0

Description

I am running a python code using scikit-learn machine learning algorithm where the size of the input table is close to 100GB. Please check the error message below:-->

Traceback (most recent call last):
File "/home/sasdemo/python/pipeline.py", line 130, in
Loading data from /XIVData/eecteam/casData/imsimDatalabel_10M.csv
Loading completed in 1560.0 seconds
##################
DecisionTreeRegressor
##################
Start time = Mon Oct 30 07:35:48 2017
min_samples_leaf=min_leaf_size), 'y')
File "/home/sasdemo/python/pipeline.py", line 74, in train_model
model.fit(X_train[predictors], X_train[target])
File "/opt/anaconda2/lib/python2.7/site-packages/sklearn/tree/tree.py", line 1029, in fit
X_idx_sorted=X_idx_sorted)
File "/opt/anaconda2/lib/python2.7/site-packages/sklearn/tree/tree.py", line 122, in fit
X = check_array(X, dtype=DTYPE, accept_sparse="csc")
File "/opt/anaconda2/lib/python2.7/site-packages/sklearn/utils/validation.py", line 382, in check_array
array = np.array(array, dtype=dtype, order=order, copy=copy)
**MemoryError**

The code reads a csv input file, creates a Pandas dataframe. Further, when you call the algorithm/modeling technique to create a model using the following statement, it internally tries to create a 'numPy' array which fails with memory issue while creating copy from Pandas dataframe.
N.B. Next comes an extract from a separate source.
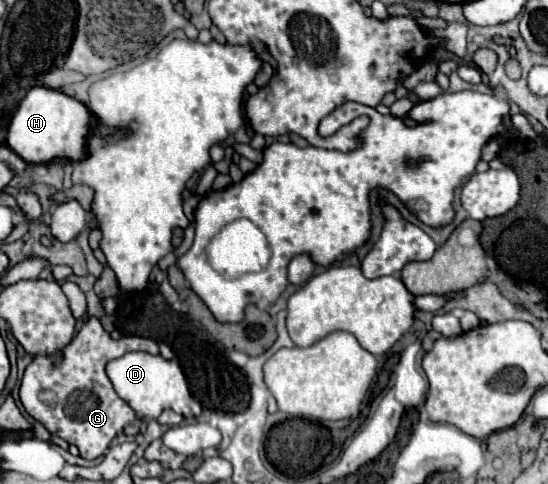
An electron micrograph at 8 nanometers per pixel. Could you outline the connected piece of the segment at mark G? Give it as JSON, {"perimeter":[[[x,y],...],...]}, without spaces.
{"perimeter":[[[66,282],[62,284],[62,290],[68,298],[72,314],[84,320],[84,324],[76,332],[72,342],[62,350],[54,366],[52,356],[36,356],[30,362],[22,378],[20,400],[26,412],[34,420],[42,422],[48,432],[58,434],[68,444],[74,444],[80,450],[82,458],[96,460],[106,452],[112,438],[136,418],[136,412],[132,412],[130,404],[126,400],[120,400],[120,396],[112,388],[112,382],[106,376],[106,364],[114,358],[124,356],[126,352],[142,350],[148,354],[160,354],[160,348],[158,342],[140,336],[124,336],[120,340],[114,340],[102,328],[96,316],[86,316],[86,298],[76,284]]]}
model.fit(X_train[predictors], X_train[target])

This issue occurs when you use any machine learning algorithm.

Would request experts to help me solidify my understanding of the issue. Any additional thoughts or recommendations or referenced would be appreciated.

Python/Anaconda version used -- Python 2.7.13 :: Anaconda 4.3.1 (64-bit)

  • 1
    Do you have more than 100GB ram or why would you expect to be able to work with such a big file? – MB-F Nov 07 '17 at 12:17
  • I have 384GB RAM available on the system. – Rajesh Naidu Nov 08 '17 at 09:26
  • Ok, so the file fits into memory but you need to avoid temporary copies (which is not always possible with off-the-shelf functions). I would try to avoid Pandas and load the data directly into a numpy array ([see here](https://stackoverflow.com/questions/3518778/how-to-read-csv-into-record-array-in-numpy)). Also pay attention to data types. If the file contains only small integers and something converts them to float it may multiply the memory consumption. – MB-F Nov 08 '17 at 09:58
  • Thanks for the inputs. I will try this and see if it works – Rajesh Naidu Nov 08 '17 at 13:03

0 Answers0